PROBLEM REQUIREMENTS:
Keep writing the passage about bonding with an adopted child, picking up right after its last sentence.

DOCUMENT EXTRACT:
┄┄┄┄┄┄┄┄┄┄┄┄┄┄┄┄┄┄┄┄

If you’re telling yourself you must be head over heels in love with your child in a certain amount of time, that is putting so much unnecessary pressure on yourself. Give yourself some grace.
And, if your child is more challenging, give yourself some extra grace.
I’ll tell you from experience. It’s easier to feel “all the feels” toward a child that barely cries and sleeps through the night at 3 months old than one that still wakes you up multiple times in the middle of the night at over a year old.
But here is the thing that I am sure of. The child you will end up with, or already have, is the child you are meant to have. Maybe they are in your life to teach you something. Maybe you’re exactly what they need. But, most likely, it’s both.
Keep in mind what God has to say about adoption
What exactly is the Bible’s take on adoption? “Religion that is pure and undefiled before God, the Father, is this: to visit orphans and widows in their affliction, and to keep oneself unstained from the world.”
If you dig into the word “visit” you’ll find, like many words in the Bible, it has a much deeper meaning. It means to look after, care for, and provide for. There isn’t a more significant way to care for an orphan than to adopt them as your own, give them your name and make them part of your family. So, if it takes a while to feel the love, that’s OK!
I’m going to give you permission to “fake it til you make it”.

┄┄┄┄┄┄┄┄┄┄┄┄┄┄┄┄┄┄┄┄

INFORMATION SUPPLIED:
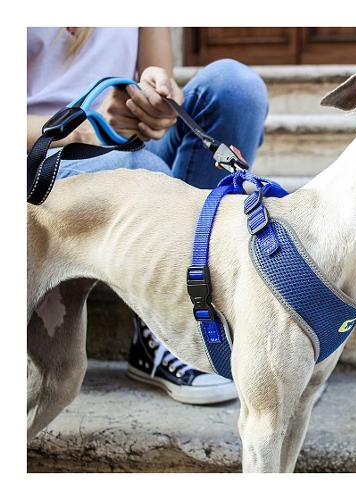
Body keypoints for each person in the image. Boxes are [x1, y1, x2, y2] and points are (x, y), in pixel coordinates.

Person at [28, 27, 268, 404]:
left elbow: (158, 80)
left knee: (236, 86)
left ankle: (182, 321)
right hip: (42, 156)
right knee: (145, 172)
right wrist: (85, 128)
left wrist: (157, 103)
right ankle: (169, 328)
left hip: (127, 146)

┄┄┄┄┄┄┄┄┄┄┄┄┄┄┄┄┄┄┄┄

TASK OUTPUT:
If it takes some time, don’t worry. Just do your best to nurture this little child the best you can. The simple act of taking care of someone incapable of caring for themselves will build upon itself over time and create a level of attachment.
You get to choose
The Greek word that is translated as “receive” means “take,” “grasp,” “seize,” “receive” as well as ‘to take to oneself” something or someone. The opposite of receiving something is to reject it.
You have a choice. Your choice is to receive this child God has placed in your life regardless of feeling or to reject them. By receiving them, you are not only honoring God. You are also setting yourself up for the best He has for you. He wouldn’t have called you to adoption and placed this specific child in your life if it wasn’t what He intended for you.
Now, let’s look at 5 practical ways to encourage attachment between you and your child.
1) Don’t underestimate physical touch.
Hold your child. With an infant, enjoy skin on skin contact and invest in a good baby carrier. With older children, keep them close by holding hands or putting your arm around them. Carry your child to bed or in from the car. Play piggyback. Cuddle and rock.
My daughter is 4 and there is no doubt that physical touch is her love language. She is happiest when she is attached to me in some way. It’s sweet and I’m so glad she has that level of attachment to me. I believe at least part of the reason she is this way is that I have always held and snuggled her as much as I can.
2) Play with your child
Children love to play. It helps their development and social skills but it also helps with bonding. You are speaking their language when you play. With an infant, this can be something simple like shaking a rattle or stuffed toy for them or laying on the floor with them. For toddlers, it can be a simple game of blocks, playdoh, and a game of catch. Don’t overthink it. They are just happy to play with you. If they are old enough to make a certain request, play what they’d like to play. And, you don’t have to play for hours on end for this to help with bonding. Even just a few minutes a day goes a long way to help build attachment.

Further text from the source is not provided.